Hello, Guest.!
/

BAE Systems Wins Multiple Contracts to Support US Army A-Team Program; Chris Eisenbies Quoted

2 mins read

BAE Systems has been awarded multiple contracts, with a total value of $9 million, from the U.S. Army for the Advanced Teaming Demonstration (A-Team) program, the company reported on Tuesday. BAE Systems will develop advanced technologies to support the service branch’s program. 

The contracts include awards for the Human Machine Interface, Platform Resource Capability Management and Situational Awareness Management elements of the program. 

“Our mature autonomy technology, which is the basis of our offering for the A-Team program, will greatly increase the warfighter’s ability to have a complete view of the battlespace and streamline decision making,” said Chris Eisenbies, product line director of the Autonomy, Control, and Estimation group at BAE Systems’ FAST Labs

Under the contracts, BAE Systems will support the advancement of manned and unmanned teaming (MUM-T) capabilities that are expected to be critical components in the U.S. Army’s Future Vertical Lift (FVL) program.

In order to combat the evolving battlespace presented by near-peer adversaries, the U.S. Army developed the A-Team program to create an automated system to offload the cognitive burden of pilots while enabling them to command swarms of unmanned aircraft.

“Future conflicts will include manned and unmanned teaming and increased automation in highly contested environments, helping to enable mission success,” added Eisenbies. 

BAE Systems will deliver an automated system to provide situational awareness, information processing, resource management and decision making that is beyond human capabilities, which will support unmanned aircraft that will be controlled by pilots in real time.
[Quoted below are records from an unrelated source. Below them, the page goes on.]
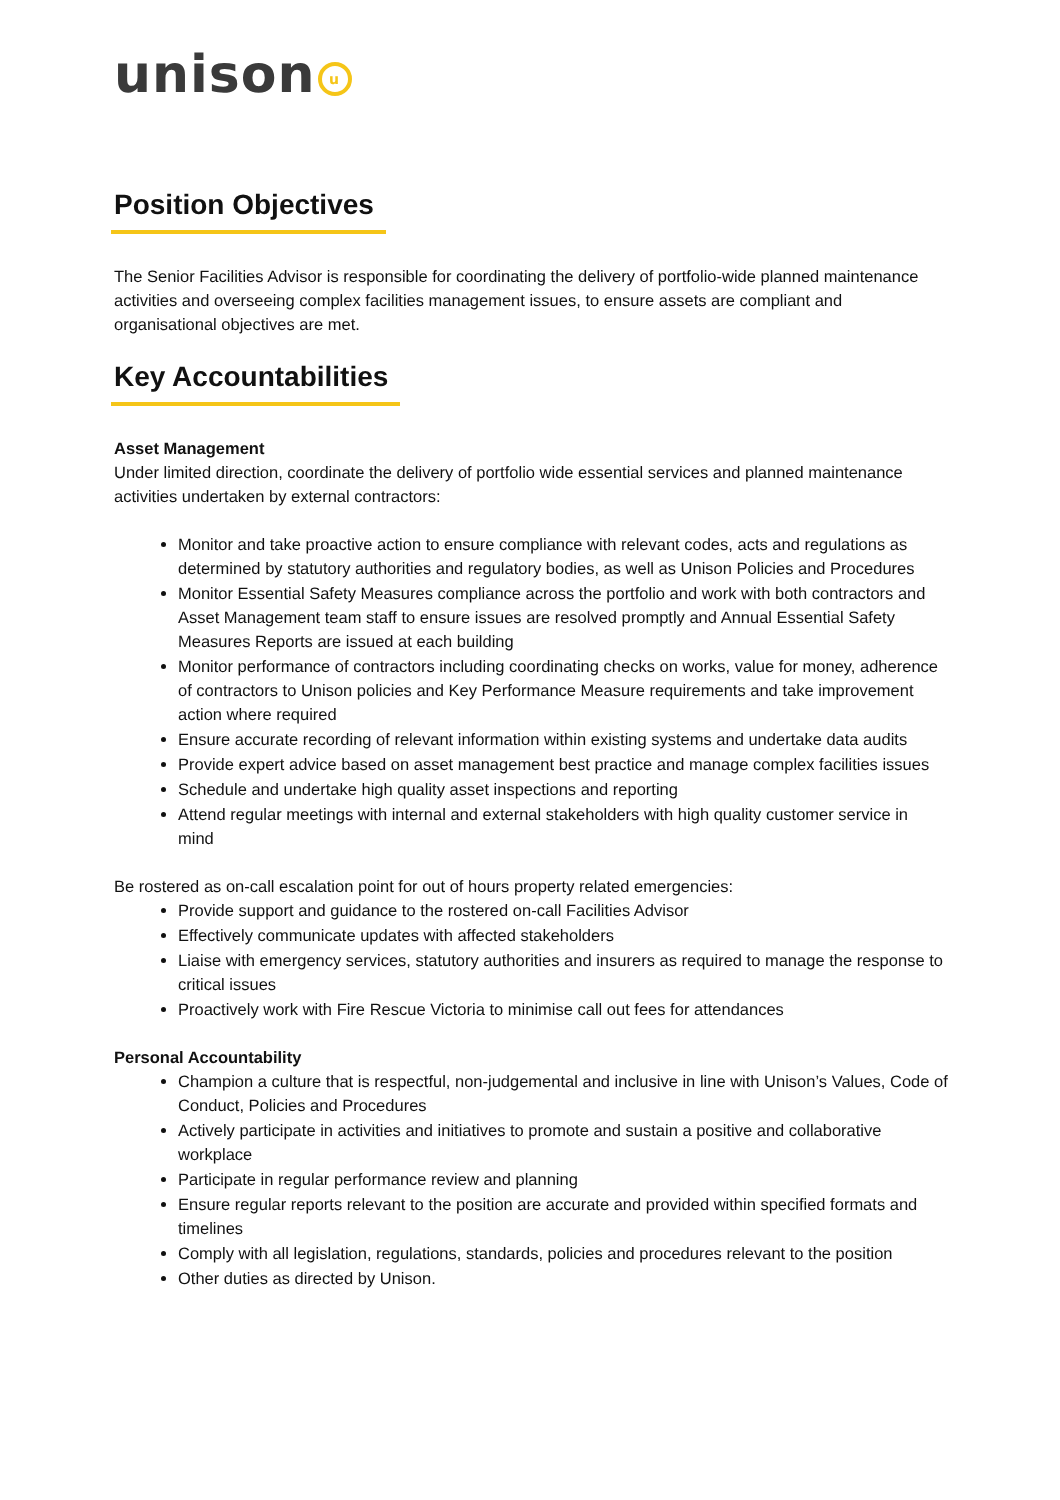unison<sup>u</sup>
Position Objectives
The Senior Facilities Advisor is responsible for coordinating the delivery of portfolio-wide planned maintenance activities and overseeing complex facilities management issues, to ensure assets are compliant and organisational objectives are met.
Key Accountabilities
Asset Management
Under limited direction, coordinate the delivery of portfolio wide essential services and planned maintenance activities undertaken by external contractors:
Monitor and take proactive action to ensure compliance with relevant codes, acts and regulations as determined by statutory authorities and regulatory bodies, as well as Unison Policies and Procedures
Monitor Essential Safety Measures compliance across the portfolio and work with both contractors and Asset Management team staff to ensure issues are resolved promptly and Annual Essential Safety Measures Reports are issued at each building
Monitor performance of contractors including coordinating checks on works, value for money, adherence of contractors to Unison policies and Key Performance Measure requirements and take improvement action where required
Ensure accurate recording of relevant information within existing systems and undertake data audits
Provide expert advice based on asset management best practice and manage complex facilities issues
Schedule and undertake high quality asset inspections and reporting
Attend regular meetings with internal and external stakeholders with high quality customer service in mind
Be rostered as on-call escalation point for out of hours property related emergencies:
Provide support and guidance to the rostered on-call Facilities Advisor
Effectively communicate updates with affected stakeholders
Liaise with emergency services, statutory authorities and insurers as required to manage the response to critical issues
Proactively work with Fire Rescue Victoria to minimise call out fees for attendances
Personal Accountability
Champion a culture that is respectful, non-judgemental and inclusive in line with Unison’s Values, Code of Conduct, Policies and Procedures
Actively participate in activities and initiatives to promote and sustain a positive and collaborative workplace
Participate in regular performance review and planning
Ensure regular reports relevant to the position are accurate and provided within specified formats and timelines
Comply with all legislation, regulations, standards, policies and procedures relevant to the position
Other duties as directed by Unison.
The company’s FAST Labs research and development team and Command, Control, Communications, Computers, Intelligence, Surveillance, and Reconnaissance (C4ISR) Systems business area will leverage their decades of work pioneering autonomy technologies to provide the critical autonomy technology.

The program will leverage the Future Open Rotorcraft Cockpit Environment Lab to conduct simulation tests and demonstrations with products from different contractors in consideration of transition to the FVL program.